Document section =

<<<<

We have "Professors of Philosophy" up the wazoo, but no philosophers any more. How come? I mean, the reason we *study* philosophy is that it must've been good to *live* it once upon a time, right? If you want to be a philosopher, it isn't enough to have deep thoughts, or even found a school. You have to love wisdom so much that you live your life by it, a life of simplicity, independence, generosity and trust. You have to actually solve some of the problems of life - not just in theory, but in practice. The people who pass for great thinkers nowadays are more like groupies than superstars. They aren't original at all, they're just conformists who live the same way everyone else lives, the same way their parents lived. They aren't making the future any better than the present. Why does everything seem to be getting worse all the time? Why is Bill Clinton even sleazier than George Bush, and George Bush even sleazier than Ronald Reagan? And if you think "progress" is making a mess out of society, what do you think it's doing to you personally? If you want to know who the *real* philosophers are, look for people who are ahead of their time not in their ideas but in the way they live. The *real* philosophers aren't fed, sheltered, clothed or warmed like the rest of us. How could they be? How could they be real philosophers and not manage to do all of those things better than the rest of us?

>>>>

Tasks for this exercise =
A – In the passage on philosophers, what four qualities describe the life a philosopher must lead?
B – Pick up the passage on philosophers after its final sentence and continue it.
The lines after this point are separate from the passage on philosophers.

Collected material =
<<<<

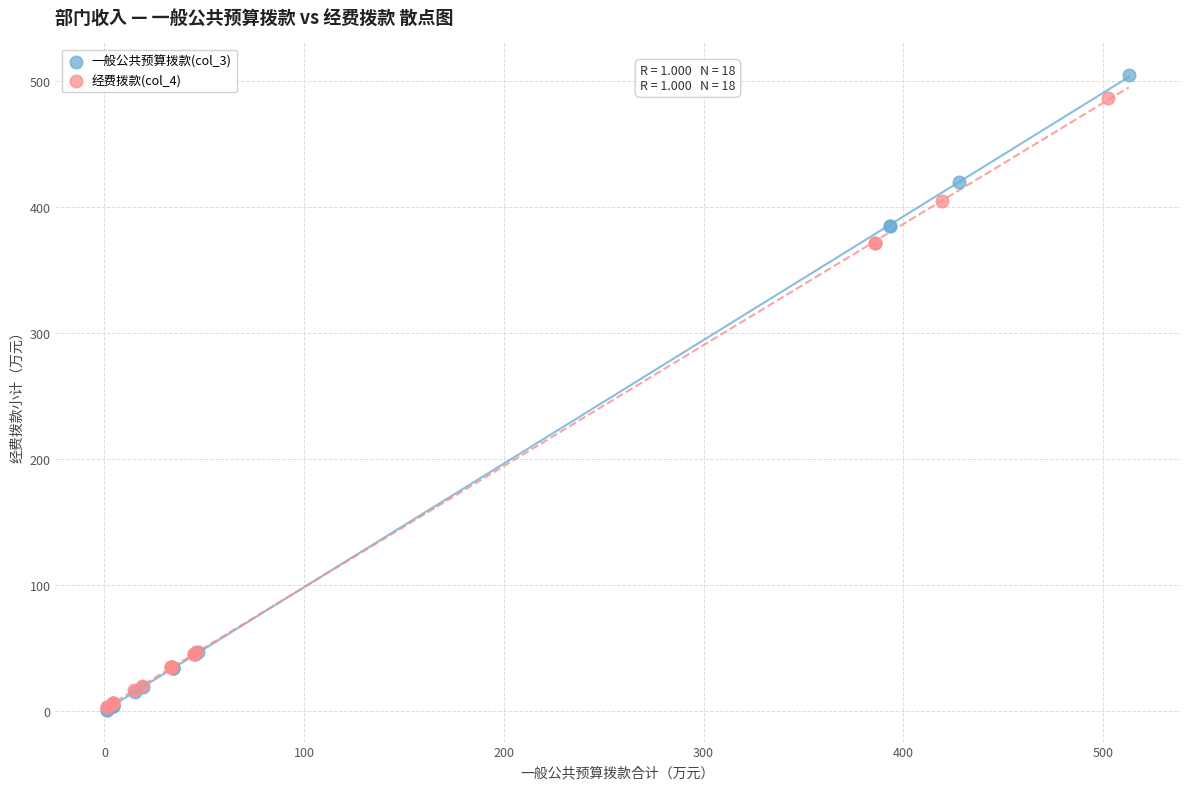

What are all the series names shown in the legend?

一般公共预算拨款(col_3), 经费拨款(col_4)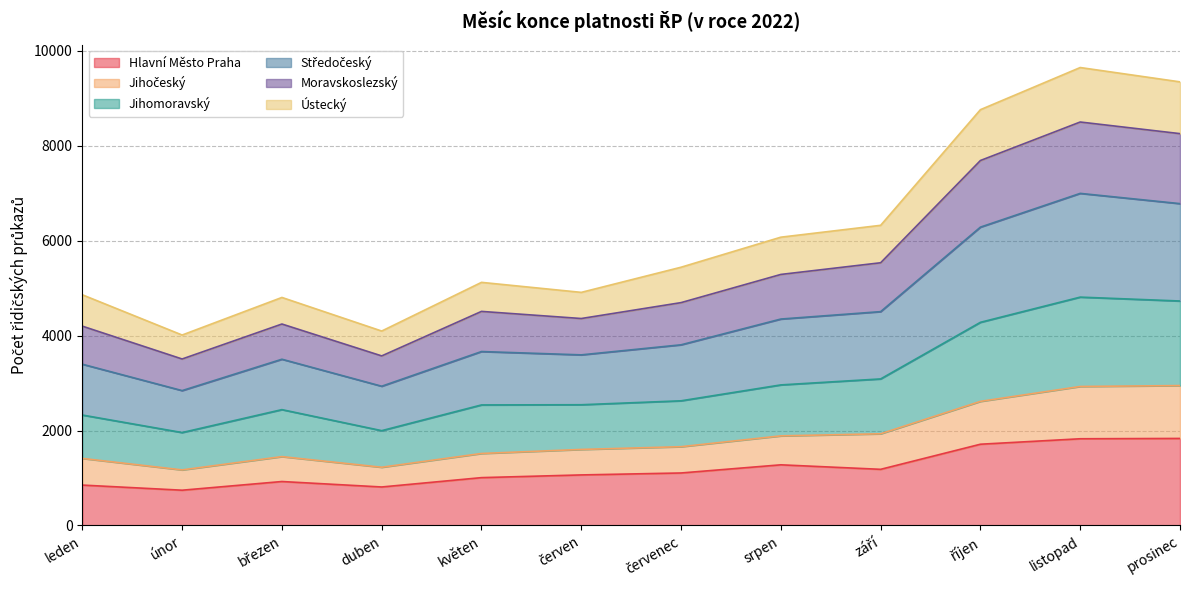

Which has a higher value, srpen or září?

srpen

>>>>

Numbered answers =
A – Simplicity, independence, generosity and trust.

B –
I don't want to give advice to the exceptional sort of people who can make and spend millions without letting themselves be corrupted by it - if there are any such people. And I don't want to give advice to people who actually find encouragement and inspiration in their everyday lives, and who cherish their present circumstances with the enthusiasm of lovers, whether they're rich or poor. (I'm kind of like that myself.) And I don't want to give advice to people who are well-employed. (And you know who you are.) No, the people I'm talking to in this book are the great majority of men and women who are unhappy with their lives, the ones who waste so much time complaining about how they hate their jobs or what a mess the country is in, instead of getting off their asses and doing something about it. I also have in mind people you'd think are pretty well-off, but who really are the poorest of all. I mean people who have a nice house in the suburbs, and two cars, and a CD player, and a whole wall full of books - but they never have time to enjoy them, and they can't get rid of them. They've forged their own handcuffs out of gold and silver.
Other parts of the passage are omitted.